Sloppy Writing

I was sloppy when I wrote my post this morning about GiveWell. First a comment from reader Suzy in reference to my claim that Hewlett’s grant to GiveWell “shuts down completely any argument around the validity of GiveWell’s research.”:

Really? This from the man who advocates for foundations talking about their failures? Are you really so sure this isn’t one of those grants Hewlett will look back on and wonder…

Then an emailed comment from Holden Karnofsky, GiveWell’s founder commenting on the same line:

I disagree strongly with your statement. There are plenty of legitimate criticisms of what we do, something I’m sure Hewlett would acknowledge – and no matter what they think, their opinion is still just another opinion. I believe that their support has signaling value, but nobody’s recommendation should be considered to shut down a debate.

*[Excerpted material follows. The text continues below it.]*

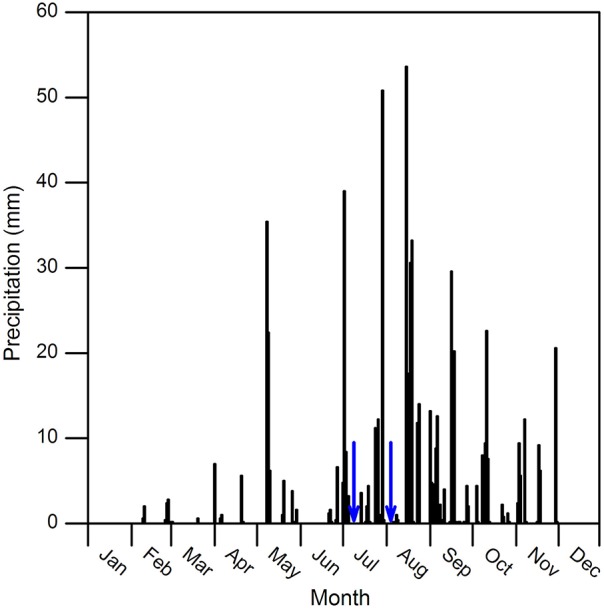
Precipitation data recorded at the meteorological station close to the experimental area (ca. 250 m) in 2011. Blue arrows indicate dates for watering.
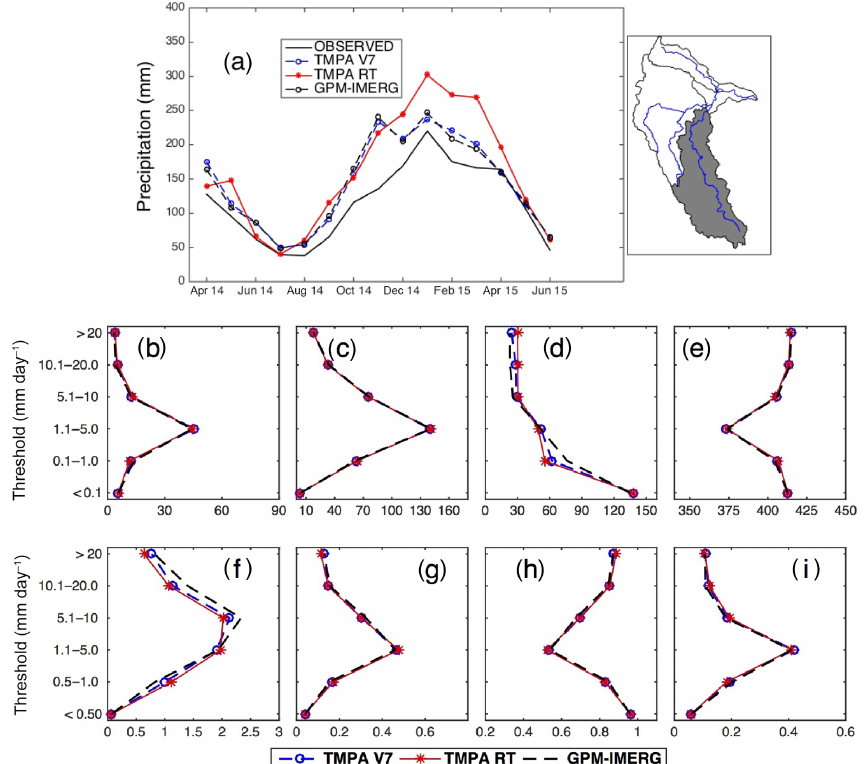
Figure 2. (a) Basin-average monthly rainfall for each precipitation dataset in the Ucayali Basin up to Requena station, (b) the number of observed rain events correctly detected, (c) the number of observed rain events not correctly detected, (d) the number of rain events detected but not observed (false alarms), (e) the sum of cases when neither observed nor detected rain events occurred, (f) coefficient frequency bias index (FBI), (g) probability of detection (POD), (h) false alarm ratio (FAR) and (i) equitable threat score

OK, I admit my statement was wildly sloppy. What I was trying to say was that the people who have called into question whether GiveWell is credible are proven wrong by this grant. But that doesn’t mean that GiveWell’s research is correct. But I think it would be naive at this point for anyone to argue that it is not credible. By “valid” I simply meant it must be taken seriously, not that it must be accepted as correct. The fault is mine for being sloppy.

That wasn’t my only mistake, Holden also writes:

Would it be possible to change the wording of what you wrote re: Vanguard? We do not consider ourselves to be “partnering” with them, and in fact they have specifically asked us to avoid using that term. We are simply a client of theirs.

Oops. Right. That makes sense. I wasn’t trying to imply that Vanguard and GiveWell were working together in some sort of joint relationship. I was trying to point out that GiveWell was utilizing an administrator and keeping their own focus on charity research. Much like I suggested might work in this comment.

Not my best day.

One Comment

  1. Sean, maybe you felt sloppy, but I understand your points entirely. In fact I referenced them in my post about the award.

    This is an important indicator of the seriousness with which people are approaching social investment, which not to put words in your mouth, is to some extent at the core of your (and certainly my) excitement.

    I want GiveWell to succeed because I think something like GiveWell needs to and I believe they will be a learning organization and open to flaws in their methodology if they can be clearly identified.